The Teal Squeel

by W. S. Allen

“Steve, to your right,” I whispered to my younger brother.

Steve immediately brings his gun up and to the right. His eyes and the speeding Teal’s found and locked on to each other at the same time. The Blue Winged Teal hits the afterburner and Steve squeezed the trigger.

An ear shattering blast fills the air as the teal dodges to the left and then back to his original course. Another blast followed quickly and then a third. Maybe due to energy expended or slow reflexes either way the teal was hit and hit hard. Involuntarily his wings folds as silence once again returned to the marsh. The duck had no need to brace for the impact as he splashes down in the Gulf of Mexico.

The Teal killer’s face was all smiles as Daisy the lab played her role in this life and death drama. Before Aaron, our guide, gave Daisy the command her tale betrayed her excitement to enter the frigid waters at the thought of retrieving a mouth full of speed and color. Once the command came nothing short of death would keep her from performing what she felt was her role in life. To Daisy the words “dead bird” meant so much more than it did to us, the humans that supplied the ducks.

Daisy’s retrieval was flawless and usual. The twenty yard swim and sprint back to blind put the dog in her element, she was taught not to do her version of a happy dance until after the duck was in the blind which she adhered to resolutely.

Once this first speedster was in the blind all eyes started tracking the sky like radar searching for another incoming kamikaze fighter. Four pair of eyes working independently tracking and indentifying each and every aerial acrobat that strayed to within a half mile of the reed covered duck blind.

The no fly zone covered a couple of hundred square yards in all directions centered about half way in a three mile reed bed on the northwest side of Aransas Bay near Rockport TX. The winter destination for several million “snow birds” that migrated to warmer water from all over North America.

Our migration to the same waters was considerably shorter and a lot less hazardous than for all the blue and green winged teal, gadwalls, wigeons, and pin tails that practice shooting landings under fire in the gulf.

At any given moment someone will say to the left or right and all eyes lock on to a target that strayed too close to the no fly zone. Mussels tighten as hands tightly grip shotguns, time is transposed into slow motion and you can hear faintly in the background someone saying, steady, steady, take em. With the magic of a phase an explosion starts, the sky is set ablaze, and for an instant the guns spit so much steel into the air that it’s measured in pounds.

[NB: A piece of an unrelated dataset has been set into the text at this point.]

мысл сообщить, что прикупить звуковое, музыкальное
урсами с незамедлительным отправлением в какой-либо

The canapé of death last for three shells each then silence followed closely by splashes in the water. Daisy hearing or feeling the excitement is already poised to swim the gauntlet of decoys in order to full fill her compact with her fellow hunters. Once the teal or wigeons are collected, stored, and the happy dance completed it’s time to lift your eyes skyward and scan once again for the speedsters of the gulf.

The winged half of the drama gets a little smarter every time the steel snaps at his tail feathers. He above all others knows what’s at stake when the game of life and death is played out in the skies above the gulf. God gave the ducks speed and agility rarely matched in the animal world and He made the teal their dare devil.

The Teal pushes the envelope every time he takes to the wind. In the blink of an eye the teal makes you think he jumped that high and the g-forces of his turns are the same as the age of your oldest child. And lastly just to make it a bit more interesting for the human radar to find and lock on, the teal is about half the size of a mallard.

The two combatants in this deadly game aren’t enemies, no far from it. They’re adversaries in a life and death struggle. They’re both sides of the coin of life. The duck can’t stop being a duck and men can’t stop being hunters. So they match their wits and abilities in the skies over the Gulf of Mexico and on many ponds, lakes, and rivers around the world. The outcome is never a sure thing for either side. However I put the odds in my favor by asking Captain Aaron Mack to show me his world and put me in his blinds.

I’ve learned one thing about duck hunting, the duck blind is magical place it turns boys into men and men back into boys.